=== WHAT TO WORK ON ===
Please take the lines from the one holding "6: (44, 456)" through the one holding "11: (102, 94)" in the data below and copy them exactly.

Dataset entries
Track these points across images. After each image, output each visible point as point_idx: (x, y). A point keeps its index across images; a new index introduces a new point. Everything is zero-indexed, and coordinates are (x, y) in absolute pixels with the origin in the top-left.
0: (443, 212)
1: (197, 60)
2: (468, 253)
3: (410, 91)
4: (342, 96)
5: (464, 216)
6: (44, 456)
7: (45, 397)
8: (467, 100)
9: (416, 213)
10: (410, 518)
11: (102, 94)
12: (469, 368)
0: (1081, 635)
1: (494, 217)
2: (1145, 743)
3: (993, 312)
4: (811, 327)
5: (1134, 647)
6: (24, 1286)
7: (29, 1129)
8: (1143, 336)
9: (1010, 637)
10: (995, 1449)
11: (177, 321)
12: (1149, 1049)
---
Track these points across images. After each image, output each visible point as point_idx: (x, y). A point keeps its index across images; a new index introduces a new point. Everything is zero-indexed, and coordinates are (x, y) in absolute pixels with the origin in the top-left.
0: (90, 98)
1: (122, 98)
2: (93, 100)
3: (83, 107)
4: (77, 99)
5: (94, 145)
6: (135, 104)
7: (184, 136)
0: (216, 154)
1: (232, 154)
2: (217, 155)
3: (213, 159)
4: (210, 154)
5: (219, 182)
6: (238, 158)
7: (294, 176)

=== YOUR RESPONSE ===
6: (44, 456)
7: (45, 397)
8: (467, 100)
9: (416, 213)
10: (410, 518)
11: (102, 94)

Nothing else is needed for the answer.